Peu de temps après que M. Spilsbury inscrit son cahier des charges, une autre personne a pris un brevet pour une légère déviation dans l’appareil, mais sur le même principe que M. Spilsbury de. Aucune de ces messieurs, cependant, selon nos informations, n’ont pas encore réussi à faire leurs plans en application pratique, en raison, nous comprenons, à la circonstance curieuse, que la pression a tendance à conduire la gélatine de la peau, et la convertir en un matériau très dur et inflexible, pas du tout applicable aux usages ordinaires de cuir .

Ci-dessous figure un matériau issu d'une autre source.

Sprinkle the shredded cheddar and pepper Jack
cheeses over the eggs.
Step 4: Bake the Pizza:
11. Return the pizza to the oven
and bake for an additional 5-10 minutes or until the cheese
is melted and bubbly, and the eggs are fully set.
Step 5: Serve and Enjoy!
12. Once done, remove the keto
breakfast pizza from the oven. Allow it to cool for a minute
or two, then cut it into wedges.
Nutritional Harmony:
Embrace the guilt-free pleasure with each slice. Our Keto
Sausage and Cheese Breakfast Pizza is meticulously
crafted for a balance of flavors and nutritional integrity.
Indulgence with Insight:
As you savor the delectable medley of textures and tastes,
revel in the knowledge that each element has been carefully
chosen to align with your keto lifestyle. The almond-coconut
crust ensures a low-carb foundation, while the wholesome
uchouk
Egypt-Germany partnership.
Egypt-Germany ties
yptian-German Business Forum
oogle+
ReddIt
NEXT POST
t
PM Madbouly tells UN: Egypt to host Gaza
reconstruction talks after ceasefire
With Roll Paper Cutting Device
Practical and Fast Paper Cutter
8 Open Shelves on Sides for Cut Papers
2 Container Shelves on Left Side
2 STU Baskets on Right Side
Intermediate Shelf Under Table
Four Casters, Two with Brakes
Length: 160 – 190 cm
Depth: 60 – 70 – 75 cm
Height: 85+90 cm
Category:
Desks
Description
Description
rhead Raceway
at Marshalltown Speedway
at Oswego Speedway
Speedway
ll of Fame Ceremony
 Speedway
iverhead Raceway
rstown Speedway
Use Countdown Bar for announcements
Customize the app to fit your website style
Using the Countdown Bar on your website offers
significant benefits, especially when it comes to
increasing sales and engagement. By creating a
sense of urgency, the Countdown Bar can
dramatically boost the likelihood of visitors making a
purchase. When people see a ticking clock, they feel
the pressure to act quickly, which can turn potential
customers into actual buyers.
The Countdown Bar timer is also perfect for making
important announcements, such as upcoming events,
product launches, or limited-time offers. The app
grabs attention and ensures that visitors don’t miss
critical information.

En 1827, MM Knowlys et Duesbury obtenu un brevet pour des améliorations dans le tannage, ayant un objet similaire en vue, et, comme il nous semble, avec un arrangement plus propre à réussir. Les peaux en cuir étaient suspendues verticalement dans une grande cuve étanche à l’air, qui, ainsi que les peaux, devaient être complètement vidé d’air, avant de les saturant de la liqueur tan, dont les peaux seront, en conséquence, plus facilement s’imbiber. Un grande ouverture, est effectuée dans la partie supérieure de la cuve, pour un ouvrier artisan du cuir de descendre et de suspendre les peaux, qui sont tendues de part en part sur crochets, à une distance régulière l’autre, et maintenu dans des positions verticales et parallèles par plomb poids , à leurs plus faibles bords. Ceci étant fait, une faible perfusion de tan est admis, jusqu’à ce qu’il couvre les peaux, et l’ouvrier puis ferme le trou d’homme par le couvercle, qui est rendu étanche à l’air par un emballage approprié sur ses bords à recouvrement, l’air est ensuite épuisé par la pompe à air dans la mesure où peut être considérée comme nécessaire, dans cet état, le navire doit demeurer pour une journée ou deux, quand l’air peut être admis de nouveau par un robinet d’arrêt, et la liqueur pompée à travers un tuyau à le fond de la cuve.